Jamshid Sharmahd steht in einer langen Reihe von Festnahmen oppositioneller Doppelstaatler oder Deutscher im Iran, die gegen im Ausland verurteilte Iraner eingetauscht werden. Der zuletzt in den USA lebende Softwareentwickler und Exil-Oppositionelle war vor vier Jahren beim Dubai-Zwischenstopp einer Geschäftsreise von iranischen Geheimdienstagenten verschleppt worden. Er erlitt Folter, die in einem dadurch abgepressten „Geständnis“ und einem Todesurteil mündeten – nach einem Schauprozess wegen Terrorvorwürfen.

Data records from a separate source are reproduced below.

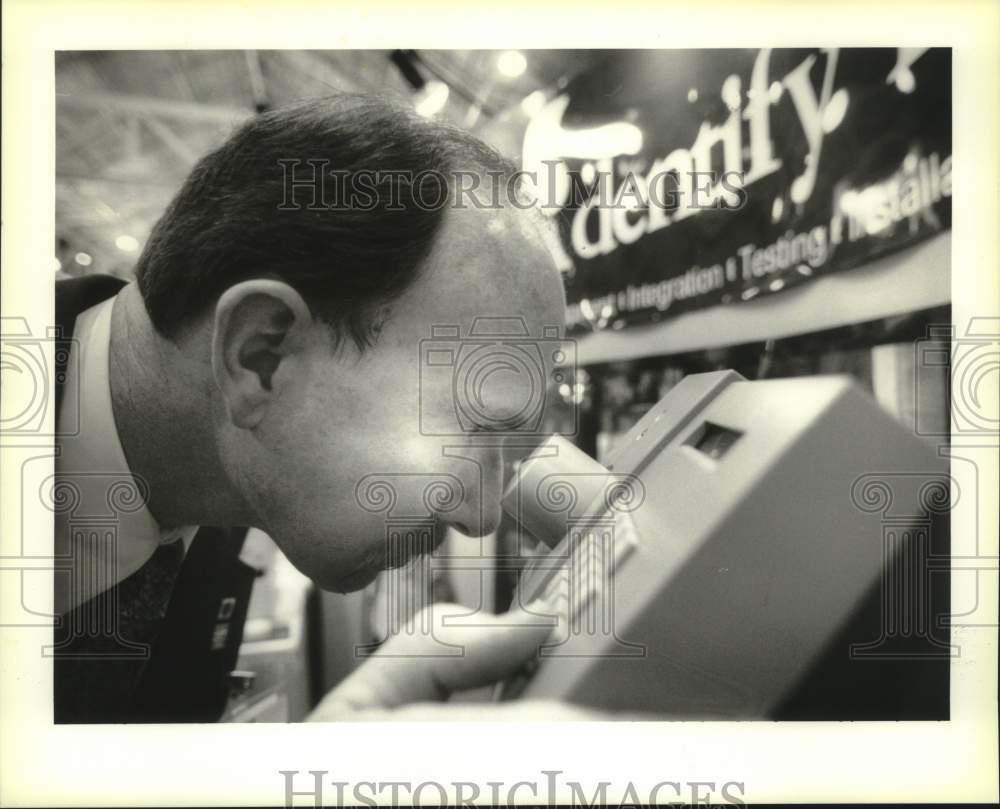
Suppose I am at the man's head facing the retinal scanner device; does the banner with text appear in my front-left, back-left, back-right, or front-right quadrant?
front-left

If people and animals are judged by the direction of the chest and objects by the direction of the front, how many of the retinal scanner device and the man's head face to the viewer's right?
1

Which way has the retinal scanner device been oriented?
to the viewer's left

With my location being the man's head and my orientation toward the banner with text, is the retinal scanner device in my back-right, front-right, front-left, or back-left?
front-right

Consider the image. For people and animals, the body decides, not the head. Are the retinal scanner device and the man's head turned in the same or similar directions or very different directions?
very different directions

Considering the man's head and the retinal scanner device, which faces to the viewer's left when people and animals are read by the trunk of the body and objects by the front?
the retinal scanner device

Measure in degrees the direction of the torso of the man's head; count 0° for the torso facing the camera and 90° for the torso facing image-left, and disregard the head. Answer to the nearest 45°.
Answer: approximately 270°

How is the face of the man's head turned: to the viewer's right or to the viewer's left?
to the viewer's right
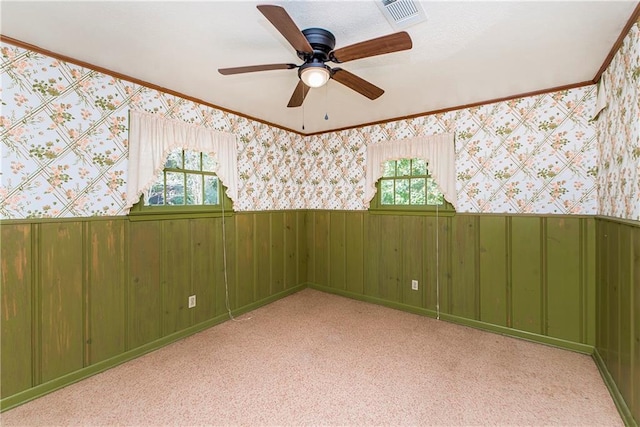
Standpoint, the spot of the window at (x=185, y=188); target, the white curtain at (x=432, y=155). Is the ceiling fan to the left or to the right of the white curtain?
right

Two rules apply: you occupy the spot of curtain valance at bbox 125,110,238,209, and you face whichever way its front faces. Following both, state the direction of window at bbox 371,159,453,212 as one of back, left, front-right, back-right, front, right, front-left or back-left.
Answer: front-left

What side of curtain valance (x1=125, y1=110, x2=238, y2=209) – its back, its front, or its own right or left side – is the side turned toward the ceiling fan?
front

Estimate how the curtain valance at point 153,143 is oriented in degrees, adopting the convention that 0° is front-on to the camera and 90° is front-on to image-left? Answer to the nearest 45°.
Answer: approximately 315°

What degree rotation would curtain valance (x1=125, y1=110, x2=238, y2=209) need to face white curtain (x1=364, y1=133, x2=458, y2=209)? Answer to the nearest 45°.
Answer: approximately 45° to its left
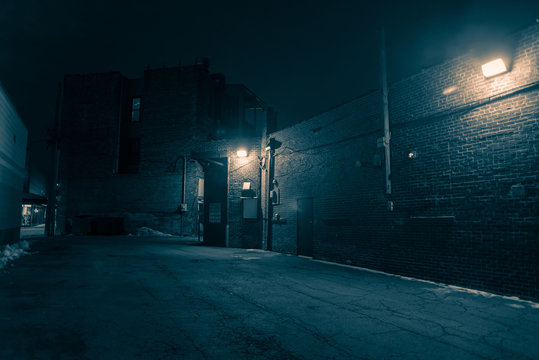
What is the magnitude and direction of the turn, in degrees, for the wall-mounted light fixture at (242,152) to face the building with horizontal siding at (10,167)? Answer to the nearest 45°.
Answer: approximately 90° to its right

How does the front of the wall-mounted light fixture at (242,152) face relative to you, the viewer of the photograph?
facing the viewer
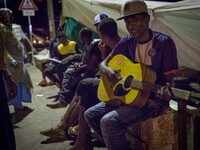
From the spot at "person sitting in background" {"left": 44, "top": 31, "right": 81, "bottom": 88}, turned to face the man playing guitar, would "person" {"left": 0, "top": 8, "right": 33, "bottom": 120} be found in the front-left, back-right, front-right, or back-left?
front-right

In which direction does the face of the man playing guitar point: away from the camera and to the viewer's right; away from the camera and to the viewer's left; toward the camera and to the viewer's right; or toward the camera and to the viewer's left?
toward the camera and to the viewer's left

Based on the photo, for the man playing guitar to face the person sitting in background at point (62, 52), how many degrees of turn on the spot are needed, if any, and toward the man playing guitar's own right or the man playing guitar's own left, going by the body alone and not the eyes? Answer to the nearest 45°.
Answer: approximately 90° to the man playing guitar's own right

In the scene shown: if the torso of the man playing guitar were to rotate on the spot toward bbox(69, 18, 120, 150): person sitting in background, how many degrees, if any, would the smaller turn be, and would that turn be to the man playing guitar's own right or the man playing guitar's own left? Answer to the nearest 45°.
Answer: approximately 90° to the man playing guitar's own right

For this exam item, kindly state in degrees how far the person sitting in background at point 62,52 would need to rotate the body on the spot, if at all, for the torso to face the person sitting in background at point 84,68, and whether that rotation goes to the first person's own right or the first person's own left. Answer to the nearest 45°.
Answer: approximately 45° to the first person's own left

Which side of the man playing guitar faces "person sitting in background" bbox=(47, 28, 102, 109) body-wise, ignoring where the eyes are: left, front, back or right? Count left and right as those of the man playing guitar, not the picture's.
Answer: right

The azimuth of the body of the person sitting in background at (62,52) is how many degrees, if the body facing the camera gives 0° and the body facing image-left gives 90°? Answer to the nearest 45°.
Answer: approximately 45°

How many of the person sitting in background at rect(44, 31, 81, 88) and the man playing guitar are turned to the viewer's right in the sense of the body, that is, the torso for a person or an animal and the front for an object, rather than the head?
0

Als Antwort auf die erneuten Sanktionen, die Deutschland gegen den Iran wegen der gewaltsamen Niederschlagung von Protesten 2023 verhängte, wurde hingegen Sharmahds Todesurteil von einem Gericht bestätigt, der schwedische Staatsbürger Habib Chaab hingerichtet sowie vier der Demonstranten. Sein Schicksal geriet in einem Strudel von Exekutionen und damit in Vergessenheit.
Bei der Bundespressekonferenz 2023 gab der Regierungssprecher Steffen Hebestreit zu, dass sich der Bundeskanzler nicht für Sharmahd einsetzt. Der Fall liege im Außenministerium. Von dort hieß es, es gebe ein Sondereinsatzteam und der deutsche Botschafter sei in Teheran vorstellig geworden. Offensichtlich etwas halbherzig.
Deutsche sollen selbst ihre Geiselnahmen verhindern
Gazelle Sharmahd, die unermüdlich für die Freilassung ihres Vaters eintrat, bezeichnete in einem Post auf der Plattform X die Regierungen von Deutschland und den USA als „korrupt und inkompetent“. Es wirkt allerdings auch wenig überzeugend, dass Bundeskanzler Scholz die Hinrichtung „auf das Schärfste“ verurteilt und bemängelt, Sharmahd habe nicht einmal die Gelegenheit erhalten, sich im Prozess gegen die gegen ihn erhobenen Vorwürfe zu verteidigen. Damit legitimiert er nachträglich den Schauprozess.
Der Iran will mit den Maßnahmen gegen Oppositionelle vor allem dokumentieren, dass sie in keinem Staat der Welt dauerhaft vor seinem Zugriff sicher sind. Sie sind genauso wehrlos wie jene iranischen Frauen, die auf den Straßen demonstrieren und denen gezielt mit Gummigeschossen ein Auge zerstört wird. Das Schicksal der jungen Studentin Ahoo Daryaei, die sich vor kurzem aus Protest gegen die Bedrängung durch die Sittenpolizei bis auf die Unterwäsche entkleidete, steht für sich. Sie wurde wegen ihrer „psychischen Labilität“ in ein Zentrum für Spezialbehandlungen eingewiesen.
Sharmahd war eine politische Geisel, die für einen Austausch geplant war, wie die anderen, der im Iran derzeit inhaftierten Doppelstaatler, deren genaue Anzahl von der Bundesregierung nicht bestätigt wird. Sie hoffen auf eine „stille Diplomatie“, die sie weltweit zur Ware in politischen Deals werden lässt. Die Warnung des Auswärtigen Amtes Anfang November, Deutsche und Doppelstaatler sollten jetzt den Iran verlassen um weitere Geiselnahmen zu verhindern, ist ein Zeugnis der Hilflosigkeit diplomatischer Bemühungen.
Deutlich wird, dass die Berliner Regierung mehr Druck aus der Öffentlichkeit benötigt, um nicht einfach zur Tagesordnung überzugehen, sondern sich ernsthaft für die Freilassung noch Inhaftierter einzusetzen. Wenn jetzt zur Gesichtswahrung drei iranische Generalkonsulate geschlossen werden, ändert das an der bitteren Realität misslungener Geisel-Deals nichts.